Warum Happy Space?

Oft werde ich gefragt, warum mein Unternehmen Happy Space Berlin heißt und nicht Happy Place. Die Frage mag ich, denn sie trifft ziemlich genau den Kern meiner Arbeit.

Am Anfang hatte ich ganz andere Namen im Kopf. Freiraum. Ordnung in Berlin. Manchmal sogar Ordnungsamt. Alles Namen, die klar sagen, worum es auf den ersten Blick geht: Aufräumen, Sortieren, Struktur. Das Sichtbare eben.

Je mehr Wohnungen ich gesehen habe, desto deutlicher wurde mir jedoch, dass das nur ein Teil der Wahrheit ist. Es geht nicht nur um Kisten, Schubladen und den perfekten Stauraum. Aufräumen ist wichtig, aber es ist ein Werkzeug. Der Weg. Nicht das Ziel.

Das Ziel ist das Gefühl danach. Der Moment, in dem du wieder durchatmen kannst. Wenn du einen Raum betrittst und nicht sofort denkst: Hier müsste ich dringend mal. Wenn deine Wohnung dich nicht mehr leise an all das erinnert, was du noch nicht geschafft hast, sondern dich unterstützt.

Ein Place ist ein Ort. Ein Zimmer, ein Zuhause, ein Café. Ein Punkt, an dem man sich wohlfühlen kann. Dagegen spricht nichts. Ich wollte aber einen Namen, der das beschreibt, was darunter liegt. Für mich entsteht Zufriedenheit nicht nur an einem schönen Ort, sondern in dem Raum, den wir uns schaffen. Außen in der Wohnung und innen im Kopf.

Genau das bedeutet für mich Happy Space. Ein Space kann ganz konkret dein Zuhause sein. Das Wohnzimmer, in dem wieder ein Tisch sichtbar wird. Die Küche, in der du abends wirklich gern stehst. Die Ecke, in der endlich nur noch Dinge liegen, die du auch benutzt.

Ein Space ist aber auch der mentale Raum, der sich öffnet, wenn Ordnung entsteht. Wenn du nicht mehr bei jedem Öffnen eines Schranks kurz die Luft anhältst. Wenn du weißt, wo deine Sachen sind. Wenn du nicht mehr jedes Mal genervt bist, bevor du überhaupt angefangen hast.

Ausschnitt aus einer gemütlichen, ordentlichen Ecke, die zum Blogschreiben und Brainstormen einlädt.
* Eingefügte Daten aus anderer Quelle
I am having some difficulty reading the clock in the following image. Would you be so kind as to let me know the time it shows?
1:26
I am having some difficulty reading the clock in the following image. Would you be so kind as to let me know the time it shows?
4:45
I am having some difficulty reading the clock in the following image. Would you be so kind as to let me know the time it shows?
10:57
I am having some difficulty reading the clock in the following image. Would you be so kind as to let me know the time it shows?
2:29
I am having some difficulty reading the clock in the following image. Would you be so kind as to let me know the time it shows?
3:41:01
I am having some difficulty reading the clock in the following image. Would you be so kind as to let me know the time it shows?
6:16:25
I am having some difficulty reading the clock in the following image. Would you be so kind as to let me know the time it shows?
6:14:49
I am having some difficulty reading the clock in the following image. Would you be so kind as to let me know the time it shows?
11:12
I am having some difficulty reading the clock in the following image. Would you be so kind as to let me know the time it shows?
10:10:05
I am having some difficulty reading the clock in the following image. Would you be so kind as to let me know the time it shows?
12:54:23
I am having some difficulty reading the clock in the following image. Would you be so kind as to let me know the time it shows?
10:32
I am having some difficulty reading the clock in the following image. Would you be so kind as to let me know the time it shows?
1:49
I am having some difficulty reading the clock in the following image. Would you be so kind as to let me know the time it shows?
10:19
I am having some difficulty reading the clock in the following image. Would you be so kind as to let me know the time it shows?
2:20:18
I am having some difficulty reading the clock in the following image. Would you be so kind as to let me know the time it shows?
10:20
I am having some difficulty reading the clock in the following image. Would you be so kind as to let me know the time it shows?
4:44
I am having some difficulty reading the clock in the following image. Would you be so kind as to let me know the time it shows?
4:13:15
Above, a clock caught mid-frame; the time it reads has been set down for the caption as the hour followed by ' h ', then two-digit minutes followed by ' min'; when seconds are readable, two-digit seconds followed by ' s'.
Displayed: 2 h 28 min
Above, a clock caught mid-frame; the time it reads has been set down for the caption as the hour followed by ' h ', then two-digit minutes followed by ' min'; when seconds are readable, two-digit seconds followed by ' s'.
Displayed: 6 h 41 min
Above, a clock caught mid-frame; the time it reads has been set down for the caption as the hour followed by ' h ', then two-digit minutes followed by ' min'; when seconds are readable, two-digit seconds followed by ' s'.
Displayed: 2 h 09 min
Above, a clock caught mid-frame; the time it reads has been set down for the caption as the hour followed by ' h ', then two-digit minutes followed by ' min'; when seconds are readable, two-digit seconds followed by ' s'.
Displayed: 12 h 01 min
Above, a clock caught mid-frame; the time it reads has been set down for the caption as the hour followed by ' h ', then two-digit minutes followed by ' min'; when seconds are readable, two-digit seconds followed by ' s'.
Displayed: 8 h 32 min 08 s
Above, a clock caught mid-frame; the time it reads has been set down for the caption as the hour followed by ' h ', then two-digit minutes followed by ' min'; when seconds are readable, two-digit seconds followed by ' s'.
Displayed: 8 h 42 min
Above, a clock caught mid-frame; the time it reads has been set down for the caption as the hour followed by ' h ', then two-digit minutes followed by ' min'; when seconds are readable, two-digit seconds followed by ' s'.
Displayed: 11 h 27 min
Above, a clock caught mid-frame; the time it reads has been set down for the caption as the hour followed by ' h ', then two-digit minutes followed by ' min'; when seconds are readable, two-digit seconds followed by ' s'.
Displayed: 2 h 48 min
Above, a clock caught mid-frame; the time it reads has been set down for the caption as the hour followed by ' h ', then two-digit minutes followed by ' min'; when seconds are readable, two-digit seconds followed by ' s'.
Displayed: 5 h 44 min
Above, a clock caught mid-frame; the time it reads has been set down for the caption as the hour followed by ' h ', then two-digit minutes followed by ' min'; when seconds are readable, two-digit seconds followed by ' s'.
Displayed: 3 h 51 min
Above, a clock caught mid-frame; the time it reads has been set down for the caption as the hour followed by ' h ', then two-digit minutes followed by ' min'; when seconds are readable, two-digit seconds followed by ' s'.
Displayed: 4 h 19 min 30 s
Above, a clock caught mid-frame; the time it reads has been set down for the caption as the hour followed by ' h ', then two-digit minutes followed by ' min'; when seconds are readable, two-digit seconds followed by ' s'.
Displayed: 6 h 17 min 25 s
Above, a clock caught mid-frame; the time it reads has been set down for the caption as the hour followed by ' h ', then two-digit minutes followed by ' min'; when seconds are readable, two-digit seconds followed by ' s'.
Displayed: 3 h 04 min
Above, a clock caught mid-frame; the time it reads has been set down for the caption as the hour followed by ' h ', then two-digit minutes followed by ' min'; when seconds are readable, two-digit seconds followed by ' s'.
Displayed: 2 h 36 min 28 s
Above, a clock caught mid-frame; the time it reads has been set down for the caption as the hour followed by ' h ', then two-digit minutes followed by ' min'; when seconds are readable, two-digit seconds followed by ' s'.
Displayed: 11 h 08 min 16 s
In meinen Coachings sehe ich das immer wieder. Sobald sich der äußere Raum ordnet, passiert innerlich etwas mit. Menschen erzählen, dass sie plötzlich wieder Lust haben, Gäste einzuladen. Dass sie klarere Entscheidungen treffen können. Dass sich ihr Alltag leichter anfühlt, obwohl das Leben an sich das gleiche geblieben ist.

Es entsteht Platz. Platz für Ideen. Platz für Begegnungen. Platz für Besuch, der nicht erst in drei Wochen kommen kann. Platz für Pausen. Platz für dich selbst. Genau dieser Freiraum interessiert mich. Nicht die perfekt gefaltete Socke um der Socke willen. Sondern die Wirkung, die es hat, wenn dein Zuhause auf deiner Seite ist.

Deshalb heißt mein Unternehmen Happy Space Berlin. Nicht, weil es nur um hübsche Vorher-nachher-Fotos geht, sondern um das Danach. Um den Moment, in dem du in deinem Zuhause stehst und merkst, dass es wieder mit dir zusammenarbeitet. Dass du hineinkommst und denkst: Hier darf ich sein. Mit allem, was gerade ist.

Happy Place wäre für mich ein netter Ort. Happy Space ist für mich ein Versprechen. Ein Versprechen, dass es nicht um Perfektion geht, sondern um Erleichterung. Dass Ordnung kein starres Projekt ist, sondern ein Prozess, der sich deinem Leben anpassen darf. Und dass du den Raum, den du brauchst, nicht erst verdienen musst.

Berliner Ordnungscoach Antje Höpfner sitzt in Kreuzberg vor einem Geschäft.